The new sections says:
Know your value to your legislators. As a constituent, you are the top priority to your legislators. They know it, and you will be well served to remember it, too. Legislators value your voice, need your vote and want your visit to learn what your family appreciates and what they need as we progress forward together toward full equality for LGBT people. Remember:
·       You and your legislators are neighbors. You live in the same state as your Senators and in the same District back home as your Representative. They and their staff work every day for the well-being of your family and also for your support and vote when election seasons arise.
For legislators, nothing weighs as much as a constituent’s request, need, or opinion. Research from this summer shows it: legislators are listening to constituents and vote on the Senate or House Floor with them in mind. And you are they, the attentive and active constituents who are paying attention to your legislators.
Legislators document constituents’ stories because they matter. They speak on the Senate and House Floor and reference letters they’ve received and conversations they’ve had with their constituents. This is true, for example, of the Matthew Shepard and James Byrd, Jr. Hate Crimes Prevention Act, which became the first federal law that explicitly included gender identity alongside sexual orientation.

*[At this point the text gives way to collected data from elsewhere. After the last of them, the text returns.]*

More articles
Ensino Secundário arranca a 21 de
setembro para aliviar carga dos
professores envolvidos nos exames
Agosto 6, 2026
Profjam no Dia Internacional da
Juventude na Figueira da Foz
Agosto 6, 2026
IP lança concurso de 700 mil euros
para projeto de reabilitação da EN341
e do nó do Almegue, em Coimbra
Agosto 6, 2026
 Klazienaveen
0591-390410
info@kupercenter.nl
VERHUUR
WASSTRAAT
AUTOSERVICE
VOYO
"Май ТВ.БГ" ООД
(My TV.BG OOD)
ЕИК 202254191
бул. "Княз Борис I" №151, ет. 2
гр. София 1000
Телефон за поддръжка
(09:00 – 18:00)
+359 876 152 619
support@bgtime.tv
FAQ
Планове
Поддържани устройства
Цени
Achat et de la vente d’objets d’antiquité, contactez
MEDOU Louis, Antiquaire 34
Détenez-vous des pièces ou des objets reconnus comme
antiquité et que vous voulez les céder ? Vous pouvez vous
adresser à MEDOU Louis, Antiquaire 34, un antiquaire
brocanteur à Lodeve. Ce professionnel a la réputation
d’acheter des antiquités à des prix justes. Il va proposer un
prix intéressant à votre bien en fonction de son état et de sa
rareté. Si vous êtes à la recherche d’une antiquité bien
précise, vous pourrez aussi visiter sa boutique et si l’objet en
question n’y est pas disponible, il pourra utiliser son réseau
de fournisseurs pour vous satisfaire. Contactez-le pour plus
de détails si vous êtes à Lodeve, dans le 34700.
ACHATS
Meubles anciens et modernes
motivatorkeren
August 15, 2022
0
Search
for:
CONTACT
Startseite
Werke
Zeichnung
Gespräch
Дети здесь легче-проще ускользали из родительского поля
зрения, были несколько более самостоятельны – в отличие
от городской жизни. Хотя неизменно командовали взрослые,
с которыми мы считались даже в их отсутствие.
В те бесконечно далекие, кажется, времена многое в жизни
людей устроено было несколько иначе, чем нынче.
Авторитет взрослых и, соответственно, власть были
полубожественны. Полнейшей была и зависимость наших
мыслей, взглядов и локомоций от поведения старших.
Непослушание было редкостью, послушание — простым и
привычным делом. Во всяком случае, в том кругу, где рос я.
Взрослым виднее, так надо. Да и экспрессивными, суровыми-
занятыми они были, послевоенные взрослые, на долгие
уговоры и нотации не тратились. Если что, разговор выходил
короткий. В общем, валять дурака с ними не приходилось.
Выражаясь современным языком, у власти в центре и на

Legislators write bills when families tell them about their needs.  Here’s an example of that which is a priority for PFLAGers: the Every Child Deserves a Family Act (ECDF). A current experience of this occurred at the news conference to launch this important bill that gives LGBT parents equal consideration to adopt or foster youth—and LGBT youth to be adopted or fostered—by any public agency that received federal funds, Bill sponsors Congressman John Lewis (D-GA), Congresswoman Ileana Ros-Lehtinen (R-FL) and Senator Kirsten Gillibrand (D-NY) each accompanied a constituent family to tell the story of why this bill is needed now.
Legislators need to hear your family’s stories. They care. Legislators ask their staffers, “What are constituents saying?” You hold the answers that add value to the staffers’ jobs. Fewer than one third of constituents weigh in, so please, speak out.